Hard4 componentsInterview: Very High

Flash Sale — Naive (Direct DB Lock)

Q: Why does the naive approach collapse at just 200 concurrent purchases?

Each SELECT FOR UPDATE holds an exclusive row-level lock for 50-100ms (lock acquisition + disk read + update + WAL write + commit). At 75ms average, one inventory row processes ~13 TPS. With 100 database connections shared between purchases and availability checks, the connection pool saturates at ~200 concurrent purchase attempts. Beyond this, requests queue for connections, lock wait times grow to seconds, and timeouts cascade. The system cliff-edges from functional to broken.

Q: How does SELECT FOR UPDATE prevent overselling?

SELECT FOR UPDATE acquires an exclusive row-level lock on the inventory row before reading the stock count. While the lock is held, all other transactions attempting SELECT FOR UPDATE on the same row block in a wait queue. This guarantees that only one transaction at a time can read and modify the stock count — the check-and-decrement is atomic. If remaining_stock is 0, the transaction returns SOLD_OUT without decrementing. PostgreSQL guarantees zero overselling at the cost of serialized access.

Q: What is the first optimization an interviewer expects?

Demand shaping via a virtual queue. Instead of letting all 50K users hit the database simultaneously (thundering herd), a virtual queue admits users at a controlled rate (e.g., 1000/sec). This reduces database load by 50x while maintaining fairness (FIFO ordering). The Queue variant implements this with a Redis sorted set and TokenWorker. The second optimization is replacing SELECT FOR UPDATE with Redis atomic DECR, which eliminates database lock contention entirely.

Q: Why not use optimistic locking instead of pessimistic locking?

Optimistic locking (version column + retry) avoids holding locks but creates a different problem at flash sale scale: massive retry storms. With 50K concurrent users, optimistic lock conflicts would cause 99%+ of transactions to fail and retry, generating 50x more database load than the original requests. Pessimistic locking is actually better for high-contention scenarios because it queues rather than retries. The real solution is to move the contention point from the database to Redis (atomic DECR), where single-threaded execution eliminates both lock types.

Q: How does the availability check path contribute to the bottleneck?

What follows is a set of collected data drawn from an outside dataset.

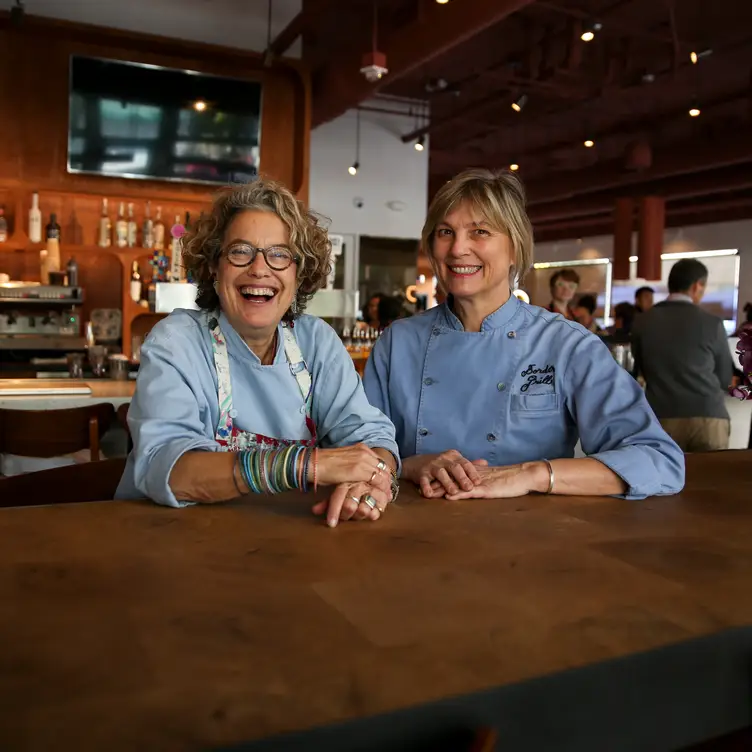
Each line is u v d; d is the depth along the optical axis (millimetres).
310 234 1528
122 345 6238
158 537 1039
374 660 666
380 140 10625
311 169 10250
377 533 1094
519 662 668
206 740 533
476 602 818
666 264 18000
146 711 571
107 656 663
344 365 1604
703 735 742
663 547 1052
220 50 6203
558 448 1765
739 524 1190
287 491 1329
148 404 1321
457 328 1851
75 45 5957
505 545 1045
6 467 3445
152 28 6211
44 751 515
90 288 6383
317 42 8523
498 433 1772
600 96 9453
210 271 1506
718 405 3656
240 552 980
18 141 5891
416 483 1499
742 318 16219
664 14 7309
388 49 6910
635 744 699
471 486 1351
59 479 1521
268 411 1524
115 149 6000
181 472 1206
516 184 1781
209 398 1467
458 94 9977
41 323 5781
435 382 1839
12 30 5754
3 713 563
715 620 781
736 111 10648
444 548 1022
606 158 13789
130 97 6012
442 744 595
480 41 8180
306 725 555
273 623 745
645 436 1512
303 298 1618
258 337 1516
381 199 10641
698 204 15695
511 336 1791
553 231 20734
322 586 857
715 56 8492
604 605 818
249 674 634
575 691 658
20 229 5914
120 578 868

Availability checks (GET /availability) are 40% of traffic. Each check is a SELECT query that consumes a database connection for 5-10ms. At 20K availability checks/sec during the burst, the database handles 20K SELECT queries competing with purchase transactions for the 100-connection pool. This creates a tragic feedback loop: users see 'items available' but cannot purchase because availability checks are consuming the connections that purchase transactions need.

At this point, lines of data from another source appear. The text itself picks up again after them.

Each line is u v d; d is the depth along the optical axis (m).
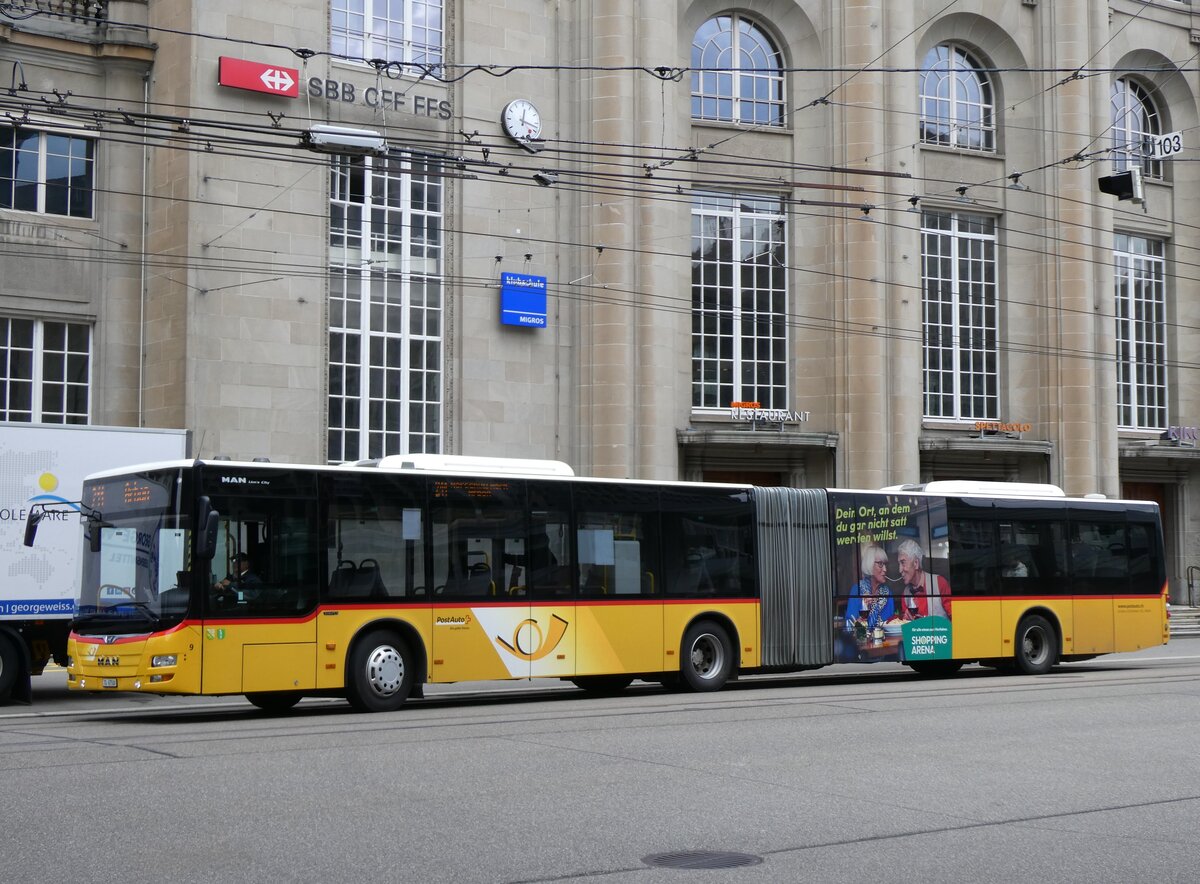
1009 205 38.34
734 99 35.56
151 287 28.95
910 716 16.52
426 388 31.11
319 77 29.59
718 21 35.75
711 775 11.72
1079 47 38.31
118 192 28.89
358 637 17.84
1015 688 20.94
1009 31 38.34
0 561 19.44
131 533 17.12
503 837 9.06
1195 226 42.22
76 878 7.86
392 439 30.62
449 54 31.39
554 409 32.38
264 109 28.94
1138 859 8.68
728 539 21.34
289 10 29.30
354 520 17.94
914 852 8.80
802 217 35.66
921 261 37.22
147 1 29.06
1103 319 38.41
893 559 22.98
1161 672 24.66
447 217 31.41
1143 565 25.78
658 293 32.75
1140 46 41.06
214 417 28.19
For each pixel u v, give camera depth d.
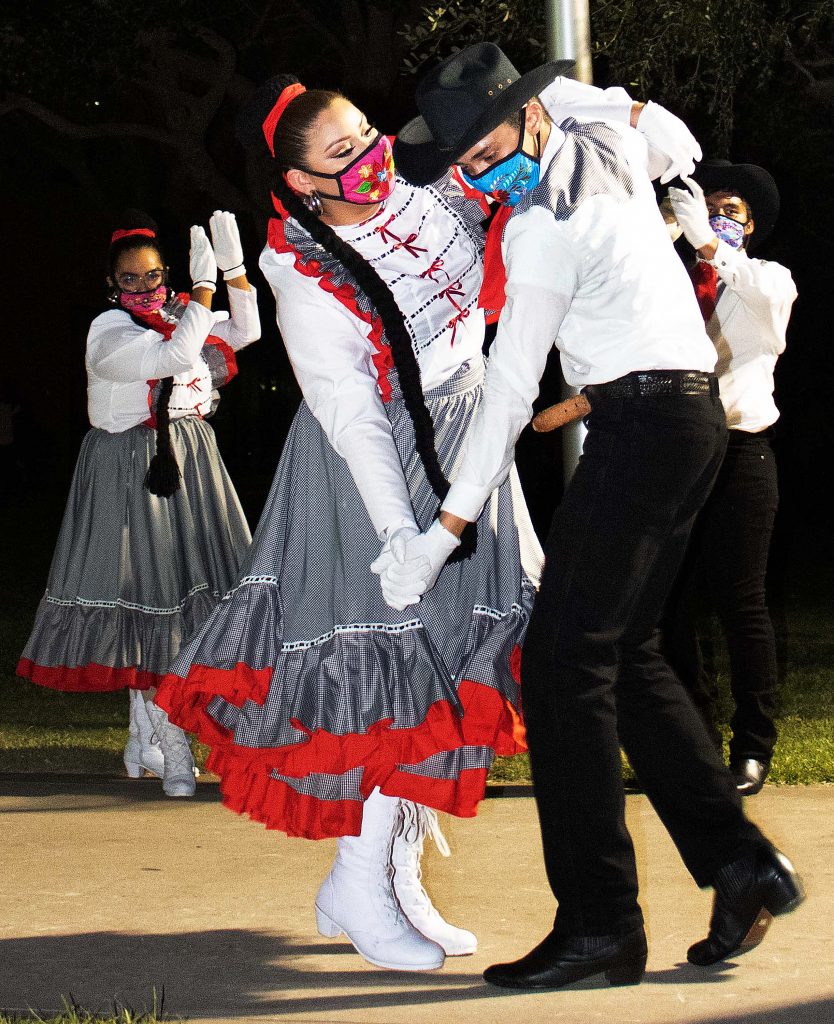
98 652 5.34
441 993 3.32
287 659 3.43
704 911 3.88
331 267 3.42
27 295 28.25
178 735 5.40
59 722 7.36
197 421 5.54
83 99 16.27
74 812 5.13
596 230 3.18
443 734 3.34
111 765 6.15
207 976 3.46
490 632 3.47
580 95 3.62
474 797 3.44
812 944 3.59
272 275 3.51
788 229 15.21
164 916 3.93
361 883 3.46
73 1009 3.16
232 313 5.49
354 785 3.36
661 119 3.54
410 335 3.48
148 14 15.20
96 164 24.78
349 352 3.44
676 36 7.62
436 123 3.21
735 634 5.35
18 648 9.95
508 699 3.47
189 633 5.41
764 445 5.35
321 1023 3.15
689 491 3.28
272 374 29.80
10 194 27.38
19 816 5.07
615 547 3.21
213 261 5.21
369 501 3.31
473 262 3.53
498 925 3.82
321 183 3.35
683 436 3.21
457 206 3.51
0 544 17.61
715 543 5.30
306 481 3.52
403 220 3.43
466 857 4.46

Q: Why is this approach still worth studying despite its limitations?

The naive approach is the correctness baseline. SELECT FOR UPDATE provides the strongest possible consistency guarantee — ACID transactions with zero overselling. Understanding why it fails at scale (lock serialization, connection pool exhaustion) is essential for explaining why the optimizations in the Queue and Tiered variants exist. Interviewers expect candidates to start here, identify the bottlenecks quantitatively, and then propose solutions. Jumping directly to Redis + Kafka without understanding the baseline raises red flags.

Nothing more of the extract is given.